• Stated exercise 1:
According to the prose critique, how many factors contributed to the low-grade friction the reviewer experienced?
• Stated exercise 2:
Retype the prose critique from "Second, the narration" to "to flag them.".
• Stated exercise 3:
Extend the prose critique beyond its final sentence.

Analysis: The prose is generally good, but it’s written in the 1st person and spends a lot of time talking about “I.” This is a common trap for 1st POV stories. Authors often forget that the “I” can often be assumed, and therefore can often be omitted altogether.

In this particular case, there were three factors contributing to the low-grade friction I experienced. First, the text is laid out with both indented paragraphs and intra-paragraph blank lines. This excessive white space makes each paragraph feel slightly isolated, like stanzas in a poem, rather than a continuously flowing story. Subconsciously, it feels as though each paragraph is being emphasized for dramatic effect, similar to the way in which a single sentence is often isolated into its own paragraph to give it extra drama.

Second, the narration is primarily about physical activity. As I noted in an earlier report, this leaves me with little to occupy my thinking while I’m observing all that physical detail. And as we all know, an idle mind quickly becomes a bored mind. Finally, there’s the recurring usage of the “I” word itself. These all combine to pull my attention to the words on the page, rather than the story behind them, so I threw a flag to fend them off and now hopefully I can read on without the lurking decision of whether or not to flag them.

Saved data entries

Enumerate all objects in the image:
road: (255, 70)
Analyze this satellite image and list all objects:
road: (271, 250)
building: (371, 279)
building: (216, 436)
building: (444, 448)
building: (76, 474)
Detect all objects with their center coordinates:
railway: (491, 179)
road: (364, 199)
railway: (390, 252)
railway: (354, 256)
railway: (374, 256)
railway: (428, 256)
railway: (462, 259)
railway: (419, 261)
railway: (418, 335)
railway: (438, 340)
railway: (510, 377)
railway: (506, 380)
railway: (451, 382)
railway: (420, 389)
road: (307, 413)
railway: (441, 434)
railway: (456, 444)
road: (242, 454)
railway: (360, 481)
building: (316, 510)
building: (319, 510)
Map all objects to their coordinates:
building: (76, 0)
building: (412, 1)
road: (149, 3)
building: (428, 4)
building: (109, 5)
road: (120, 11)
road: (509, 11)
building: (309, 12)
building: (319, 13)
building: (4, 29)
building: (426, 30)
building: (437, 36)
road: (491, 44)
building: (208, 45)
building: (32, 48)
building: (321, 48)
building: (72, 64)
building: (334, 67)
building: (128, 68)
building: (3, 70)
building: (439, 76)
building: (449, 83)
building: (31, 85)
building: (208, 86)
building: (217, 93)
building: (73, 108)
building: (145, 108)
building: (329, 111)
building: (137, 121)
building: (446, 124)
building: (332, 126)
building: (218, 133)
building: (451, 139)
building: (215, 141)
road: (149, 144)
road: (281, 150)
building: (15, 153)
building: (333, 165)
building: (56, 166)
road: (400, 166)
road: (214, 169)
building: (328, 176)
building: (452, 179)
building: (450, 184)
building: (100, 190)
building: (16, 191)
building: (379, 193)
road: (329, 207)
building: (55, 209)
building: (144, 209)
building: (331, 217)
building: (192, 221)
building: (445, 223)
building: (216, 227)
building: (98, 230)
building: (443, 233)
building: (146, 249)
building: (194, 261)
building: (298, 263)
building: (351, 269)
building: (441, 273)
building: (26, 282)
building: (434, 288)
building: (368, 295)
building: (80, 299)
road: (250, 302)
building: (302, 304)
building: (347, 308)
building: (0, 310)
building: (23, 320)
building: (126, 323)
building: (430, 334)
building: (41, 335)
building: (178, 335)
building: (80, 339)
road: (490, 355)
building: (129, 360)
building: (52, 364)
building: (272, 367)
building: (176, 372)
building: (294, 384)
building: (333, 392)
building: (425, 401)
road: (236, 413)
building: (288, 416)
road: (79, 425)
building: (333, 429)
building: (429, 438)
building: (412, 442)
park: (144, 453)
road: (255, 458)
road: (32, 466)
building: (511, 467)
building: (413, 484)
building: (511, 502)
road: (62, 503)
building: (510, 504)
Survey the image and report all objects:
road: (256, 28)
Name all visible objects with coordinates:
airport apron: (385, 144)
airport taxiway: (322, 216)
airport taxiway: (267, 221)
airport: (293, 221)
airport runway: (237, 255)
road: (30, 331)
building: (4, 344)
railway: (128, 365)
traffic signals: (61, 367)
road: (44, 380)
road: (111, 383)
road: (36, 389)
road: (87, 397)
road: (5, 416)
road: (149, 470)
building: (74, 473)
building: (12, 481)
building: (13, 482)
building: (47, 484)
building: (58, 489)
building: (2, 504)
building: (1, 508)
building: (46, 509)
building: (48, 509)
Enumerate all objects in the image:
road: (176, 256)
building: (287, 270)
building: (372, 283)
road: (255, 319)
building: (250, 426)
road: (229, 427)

• Output 1:
Three factors.

• Output 2:
Second, the narration is primarily about physical activity. As I noted in an earlier report, this leaves me with little to occupy my thinking while I’m observing all that physical detail. And as we all know, an idle mind quickly becomes a bored mind. Finally, there’s the recurring usage of the “I” word itself. These all combine to pull my attention to the words on the page, rather than the story behind them, so I threw a flag to fend them off and now hopefully I can read on without the lurking decision of whether or not to flag them.

• Output 3:
Note: As a curious exercise, try paying attention to your natural internal monologue some time when you’re out and about on your own. Do you tend to think of yourself in the distant “I” voice, noting all the things you observe? Or are you “in your own skin,” simply thinking thoughts about the things you see,? I myself think things like:

Oops. Almost forgot to set the parking brake. Does the damned lawn really need trimming again? So soon? And this hydrangea is obviously not getting enough water here on the porch. Hmm. Look at all these scratches around the keyhole. That’ll need some touch-up paint this weekend. Hey, is that the smell of bread baking? Fabulous. 

If this example worked, it should be fairly clear that I got out of my car, crossed the lawn, went up the steps and in through the front door, without ever using the word “I”.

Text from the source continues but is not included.